[Saved entries]
::::

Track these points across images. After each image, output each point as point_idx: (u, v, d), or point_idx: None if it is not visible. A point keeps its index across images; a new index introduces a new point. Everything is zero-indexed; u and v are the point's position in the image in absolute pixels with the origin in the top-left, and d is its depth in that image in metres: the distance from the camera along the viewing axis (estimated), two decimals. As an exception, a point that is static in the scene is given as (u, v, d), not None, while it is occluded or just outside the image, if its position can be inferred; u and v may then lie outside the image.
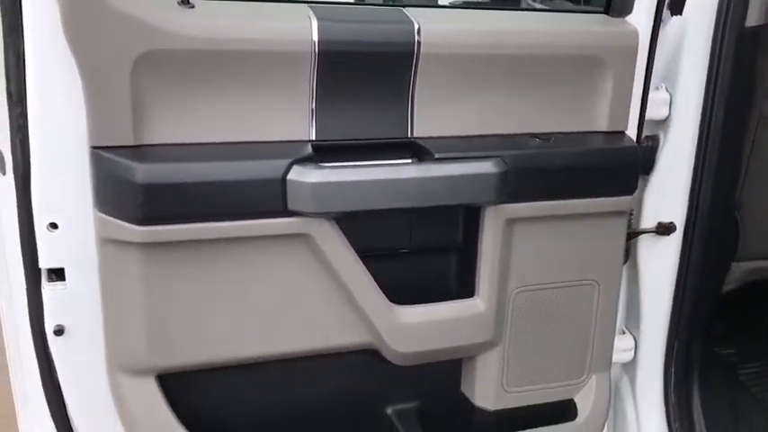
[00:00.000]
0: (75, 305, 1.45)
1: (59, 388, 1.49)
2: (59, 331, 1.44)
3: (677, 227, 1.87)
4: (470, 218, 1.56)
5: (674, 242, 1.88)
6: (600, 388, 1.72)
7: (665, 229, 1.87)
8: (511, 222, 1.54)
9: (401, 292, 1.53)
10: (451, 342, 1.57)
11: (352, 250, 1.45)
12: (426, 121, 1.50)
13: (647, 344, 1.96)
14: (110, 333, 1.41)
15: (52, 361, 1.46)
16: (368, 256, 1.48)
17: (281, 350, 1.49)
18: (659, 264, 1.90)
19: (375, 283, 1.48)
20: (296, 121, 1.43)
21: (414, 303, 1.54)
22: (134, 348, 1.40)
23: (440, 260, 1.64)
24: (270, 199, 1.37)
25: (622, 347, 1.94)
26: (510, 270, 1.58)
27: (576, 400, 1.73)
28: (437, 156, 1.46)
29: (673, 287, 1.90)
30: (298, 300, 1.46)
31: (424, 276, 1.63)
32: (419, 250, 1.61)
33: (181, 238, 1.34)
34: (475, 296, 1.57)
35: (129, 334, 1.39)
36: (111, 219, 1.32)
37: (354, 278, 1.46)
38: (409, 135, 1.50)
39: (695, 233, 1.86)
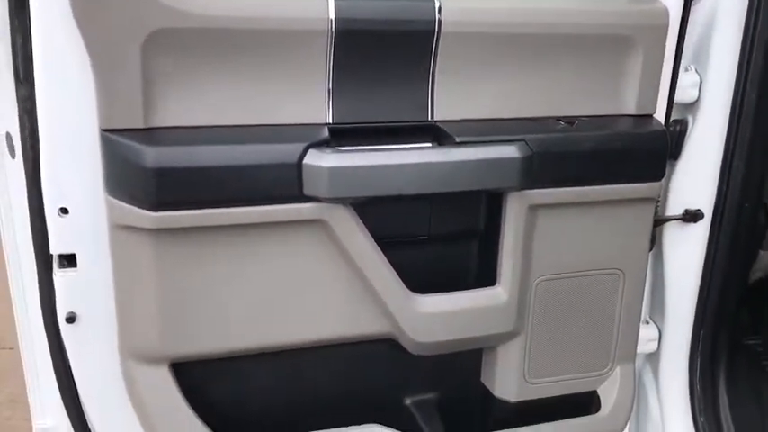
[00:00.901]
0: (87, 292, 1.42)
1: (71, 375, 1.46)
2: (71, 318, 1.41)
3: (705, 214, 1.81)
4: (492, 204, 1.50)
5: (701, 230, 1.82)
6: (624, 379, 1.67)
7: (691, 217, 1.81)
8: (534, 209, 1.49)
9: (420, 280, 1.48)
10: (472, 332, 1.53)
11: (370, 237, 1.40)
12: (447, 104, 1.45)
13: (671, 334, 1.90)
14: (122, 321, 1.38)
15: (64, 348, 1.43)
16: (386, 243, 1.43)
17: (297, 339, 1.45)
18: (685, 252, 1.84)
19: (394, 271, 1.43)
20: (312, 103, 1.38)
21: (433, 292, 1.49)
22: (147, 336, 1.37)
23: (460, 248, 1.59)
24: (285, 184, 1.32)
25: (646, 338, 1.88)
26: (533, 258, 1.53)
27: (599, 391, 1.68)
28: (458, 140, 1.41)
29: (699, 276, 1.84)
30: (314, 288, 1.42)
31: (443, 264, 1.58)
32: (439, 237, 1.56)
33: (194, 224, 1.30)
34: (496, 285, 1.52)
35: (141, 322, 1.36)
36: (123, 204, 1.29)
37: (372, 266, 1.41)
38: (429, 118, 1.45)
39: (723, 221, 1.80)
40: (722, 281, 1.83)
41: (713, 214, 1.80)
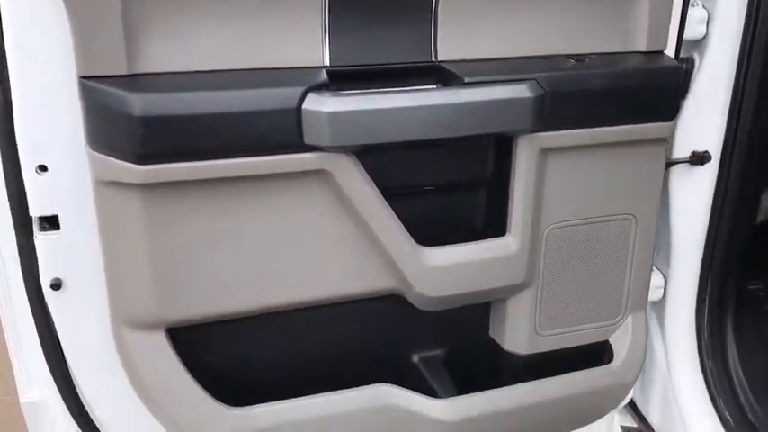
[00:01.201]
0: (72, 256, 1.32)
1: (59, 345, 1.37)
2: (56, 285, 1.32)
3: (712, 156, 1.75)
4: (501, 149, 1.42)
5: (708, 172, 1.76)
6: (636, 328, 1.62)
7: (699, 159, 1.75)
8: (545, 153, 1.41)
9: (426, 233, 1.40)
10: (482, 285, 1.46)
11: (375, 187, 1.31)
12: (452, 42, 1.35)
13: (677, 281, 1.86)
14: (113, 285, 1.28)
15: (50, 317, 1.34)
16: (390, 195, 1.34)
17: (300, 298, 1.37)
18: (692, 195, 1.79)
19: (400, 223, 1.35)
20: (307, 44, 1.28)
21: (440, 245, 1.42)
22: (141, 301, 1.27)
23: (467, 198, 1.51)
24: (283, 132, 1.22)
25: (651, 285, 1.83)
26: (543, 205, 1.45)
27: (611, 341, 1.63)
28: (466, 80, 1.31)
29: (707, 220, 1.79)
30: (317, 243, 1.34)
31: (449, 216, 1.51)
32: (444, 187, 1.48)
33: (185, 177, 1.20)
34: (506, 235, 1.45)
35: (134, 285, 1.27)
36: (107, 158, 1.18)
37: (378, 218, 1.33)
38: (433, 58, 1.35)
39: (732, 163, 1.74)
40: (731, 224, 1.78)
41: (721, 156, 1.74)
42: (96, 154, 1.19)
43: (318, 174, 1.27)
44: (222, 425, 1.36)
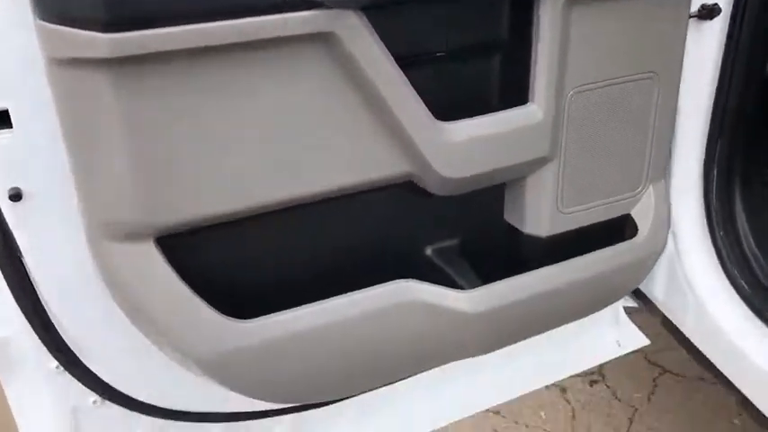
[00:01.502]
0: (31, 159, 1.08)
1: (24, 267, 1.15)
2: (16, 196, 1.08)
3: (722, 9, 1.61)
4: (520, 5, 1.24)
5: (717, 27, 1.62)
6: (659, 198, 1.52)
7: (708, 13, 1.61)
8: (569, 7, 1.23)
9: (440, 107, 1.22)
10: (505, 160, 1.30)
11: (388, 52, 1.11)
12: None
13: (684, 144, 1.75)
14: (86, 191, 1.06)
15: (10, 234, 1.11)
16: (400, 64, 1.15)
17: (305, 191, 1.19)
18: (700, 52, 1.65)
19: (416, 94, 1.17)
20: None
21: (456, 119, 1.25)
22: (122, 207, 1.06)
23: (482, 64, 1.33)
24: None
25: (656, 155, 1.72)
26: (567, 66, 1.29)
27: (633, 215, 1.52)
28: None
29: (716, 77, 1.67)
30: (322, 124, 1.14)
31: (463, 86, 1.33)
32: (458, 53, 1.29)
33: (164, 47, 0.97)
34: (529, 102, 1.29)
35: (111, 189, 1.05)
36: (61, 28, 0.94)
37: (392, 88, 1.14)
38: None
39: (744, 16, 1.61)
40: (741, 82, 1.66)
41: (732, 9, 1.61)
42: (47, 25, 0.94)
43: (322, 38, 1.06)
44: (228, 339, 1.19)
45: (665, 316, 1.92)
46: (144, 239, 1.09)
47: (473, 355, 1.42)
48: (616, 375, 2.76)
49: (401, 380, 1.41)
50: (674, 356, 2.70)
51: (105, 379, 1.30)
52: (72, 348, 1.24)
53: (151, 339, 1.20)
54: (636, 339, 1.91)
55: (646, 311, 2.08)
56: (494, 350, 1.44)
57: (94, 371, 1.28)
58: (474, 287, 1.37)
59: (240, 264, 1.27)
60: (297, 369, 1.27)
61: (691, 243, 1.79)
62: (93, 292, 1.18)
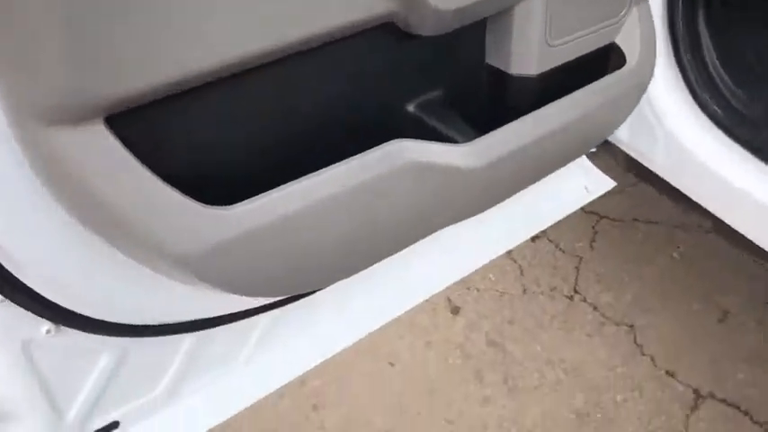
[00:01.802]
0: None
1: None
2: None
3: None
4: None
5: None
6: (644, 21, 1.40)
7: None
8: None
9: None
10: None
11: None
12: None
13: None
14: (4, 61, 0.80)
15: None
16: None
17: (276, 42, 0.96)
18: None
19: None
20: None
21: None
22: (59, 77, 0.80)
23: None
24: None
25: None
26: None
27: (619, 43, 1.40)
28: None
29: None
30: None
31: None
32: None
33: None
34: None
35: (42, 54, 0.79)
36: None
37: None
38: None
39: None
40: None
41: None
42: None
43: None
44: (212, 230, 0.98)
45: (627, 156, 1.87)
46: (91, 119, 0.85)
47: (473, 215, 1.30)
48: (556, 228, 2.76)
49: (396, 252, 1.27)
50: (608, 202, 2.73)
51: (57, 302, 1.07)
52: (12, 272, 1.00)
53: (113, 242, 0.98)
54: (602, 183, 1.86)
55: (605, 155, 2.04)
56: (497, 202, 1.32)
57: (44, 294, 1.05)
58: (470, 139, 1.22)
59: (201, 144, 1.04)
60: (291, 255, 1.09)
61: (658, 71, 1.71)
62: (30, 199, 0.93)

::::

**DIRECTIONS FOR THIS TASK**
We ask that the entries above be copied exactly, with the pictures omitted.

**RESPONSE FOR THIS EXERCISE**
Track these points across images. After each image, output each point as point_idx: (u, v, d), or point_idx: None if it is not visible. A point keeps its index across images; a new index introduces a new point. Everything is zero-indexed; u and v are the point's position in the image in absolute pixels with the origin in the top-left, and d is its depth in that image in metres: the distance from the camera along the viewing axis (estimated), two decimals. As an exception, a point that is static in the scene is given as (u, v, d), not None, while it is occluded or just outside the image, if its position can be inferred; u and v may then lie outside the image.
[00:00.000]
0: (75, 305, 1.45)
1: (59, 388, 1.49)
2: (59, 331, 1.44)
3: (677, 227, 1.87)
4: (470, 218, 1.56)
5: (674, 242, 1.88)
6: (600, 388, 1.72)
7: (665, 229, 1.87)
8: (511, 222, 1.54)
9: (401, 292, 1.53)
10: (451, 342, 1.57)
11: (352, 250, 1.45)
12: (426, 121, 1.50)
13: (647, 344, 1.96)
14: (110, 333, 1.41)
15: (52, 361, 1.46)
16: (368, 256, 1.48)
17: (281, 350, 1.49)
18: (659, 264, 1.90)
19: (375, 283, 1.48)
20: (296, 121, 1.43)
21: (414, 303, 1.54)
22: (134, 348, 1.40)
23: (440, 260, 1.64)
24: (270, 199, 1.37)
25: (622, 347, 1.94)
26: (510, 270, 1.58)
27: (576, 400, 1.73)
28: (437, 156, 1.46)
29: (673, 287, 1.90)
30: (298, 300, 1.46)
31: (424, 276, 1.63)
32: (419, 250, 1.61)
33: (181, 238, 1.34)
34: (475, 296, 1.57)
35: (129, 334, 1.39)
36: (111, 219, 1.32)
37: (354, 278, 1.46)
38: (409, 135, 1.50)
39: (695, 233, 1.86)
[00:00.901]
0: (87, 292, 1.42)
1: (71, 375, 1.46)
2: (71, 318, 1.41)
3: (705, 214, 1.81)
4: (492, 204, 1.50)
5: (701, 230, 1.82)
6: (624, 379, 1.67)
7: (691, 217, 1.81)
8: (534, 209, 1.49)
9: (420, 280, 1.48)
10: (472, 332, 1.53)
11: (370, 237, 1.40)
12: (447, 104, 1.45)
13: (671, 334, 1.90)
14: (122, 321, 1.38)
15: (64, 348, 1.43)
16: (386, 243, 1.43)
17: (297, 339, 1.45)
18: (685, 252, 1.84)
19: (394, 271, 1.43)
20: (312, 103, 1.38)
21: (433, 292, 1.49)
22: (147, 336, 1.37)
23: (460, 248, 1.59)
24: (285, 184, 1.32)
25: (646, 338, 1.88)
26: (533, 258, 1.53)
27: (599, 391, 1.68)
28: (458, 140, 1.41)
29: (699, 276, 1.84)
30: (314, 288, 1.42)
31: (443, 264, 1.58)
32: (439, 237, 1.56)
33: (194, 224, 1.30)
34: (496, 285, 1.52)
35: (141, 322, 1.36)
36: (123, 204, 1.29)
37: (372, 266, 1.41)
38: (429, 118, 1.45)
39: (723, 221, 1.80)
40: (722, 281, 1.83)
41: (713, 214, 1.80)
[00:01.201]
0: (72, 256, 1.32)
1: (59, 345, 1.37)
2: (56, 285, 1.32)
3: (712, 156, 1.75)
4: (501, 149, 1.42)
5: (708, 172, 1.76)
6: (636, 328, 1.62)
7: (699, 159, 1.75)
8: (545, 153, 1.41)
9: (426, 233, 1.40)
10: (482, 285, 1.46)
11: (375, 187, 1.31)
12: (452, 42, 1.35)
13: (677, 281, 1.86)
14: (113, 285, 1.28)
15: (50, 317, 1.34)
16: (390, 195, 1.34)
17: (300, 298, 1.37)
18: (692, 195, 1.79)
19: (400, 223, 1.35)
20: (307, 44, 1.28)
21: (440, 245, 1.42)
22: (141, 301, 1.27)
23: (467, 198, 1.51)
24: (283, 132, 1.22)
25: (651, 285, 1.83)
26: (543, 205, 1.45)
27: (611, 341, 1.63)
28: (466, 80, 1.31)
29: (707, 220, 1.79)
30: (317, 243, 1.34)
31: (449, 216, 1.51)
32: (444, 187, 1.48)
33: (185, 177, 1.20)
34: (506, 235, 1.45)
35: (134, 285, 1.27)
36: (107, 158, 1.18)
37: (378, 218, 1.33)
38: (433, 58, 1.35)
39: (732, 163, 1.74)
40: (731, 224, 1.78)
41: (721, 156, 1.74)
42: (96, 154, 1.19)
43: (318, 174, 1.27)
44: (222, 425, 1.36)
[00:01.502]
0: (31, 159, 1.08)
1: (24, 267, 1.15)
2: (16, 196, 1.08)
3: (722, 9, 1.61)
4: (520, 5, 1.24)
5: (717, 27, 1.62)
6: (659, 198, 1.52)
7: (708, 13, 1.61)
8: (569, 7, 1.23)
9: (440, 107, 1.22)
10: (505, 160, 1.30)
11: (388, 52, 1.11)
12: None
13: (684, 144, 1.75)
14: (86, 191, 1.06)
15: (10, 234, 1.11)
16: (400, 64, 1.15)
17: (305, 191, 1.19)
18: (700, 52, 1.65)
19: (416, 94, 1.17)
20: None
21: (456, 119, 1.25)
22: (122, 207, 1.06)
23: (482, 64, 1.33)
24: None
25: (656, 155, 1.72)
26: (567, 66, 1.29)
27: (633, 215, 1.52)
28: None
29: (716, 77, 1.67)
30: (322, 124, 1.14)
31: (463, 86, 1.33)
32: (458, 53, 1.29)
33: (164, 47, 0.97)
34: (529, 102, 1.29)
35: (111, 189, 1.05)
36: (61, 28, 0.94)
37: (392, 88, 1.14)
38: None
39: (744, 16, 1.61)
40: (741, 82, 1.66)
41: (732, 9, 1.61)
42: (47, 25, 0.94)
43: (322, 38, 1.06)
44: (228, 339, 1.19)
45: (665, 316, 1.92)
46: (144, 239, 1.09)
47: (473, 355, 1.42)
48: (616, 375, 2.76)
49: (401, 380, 1.41)
50: (674, 356, 2.70)
51: (105, 379, 1.30)
52: (72, 348, 1.24)
53: (151, 339, 1.20)
54: (636, 339, 1.91)
55: (646, 311, 2.08)
56: (494, 350, 1.44)
57: (94, 371, 1.28)
58: (474, 287, 1.37)
59: (240, 264, 1.27)
60: (297, 369, 1.27)
61: (691, 243, 1.79)
62: (93, 292, 1.18)
[00:01.802]
0: None
1: None
2: None
3: None
4: None
5: None
6: (644, 21, 1.40)
7: None
8: None
9: None
10: None
11: None
12: None
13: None
14: (4, 61, 0.80)
15: None
16: None
17: (276, 42, 0.96)
18: None
19: None
20: None
21: None
22: (59, 77, 0.80)
23: None
24: None
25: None
26: None
27: (619, 43, 1.40)
28: None
29: None
30: None
31: None
32: None
33: None
34: None
35: (42, 54, 0.79)
36: None
37: None
38: None
39: None
40: None
41: None
42: None
43: None
44: (212, 230, 0.98)
45: (627, 156, 1.87)
46: (91, 119, 0.85)
47: (473, 215, 1.30)
48: (556, 228, 2.76)
49: (396, 252, 1.27)
50: (608, 202, 2.73)
51: (57, 302, 1.07)
52: (12, 272, 1.00)
53: (113, 242, 0.98)
54: (602, 183, 1.86)
55: (605, 155, 2.04)
56: (497, 202, 1.32)
57: (44, 294, 1.05)
58: (470, 139, 1.22)
59: (201, 144, 1.04)
60: (291, 255, 1.09)
61: (658, 71, 1.71)
62: (30, 199, 0.93)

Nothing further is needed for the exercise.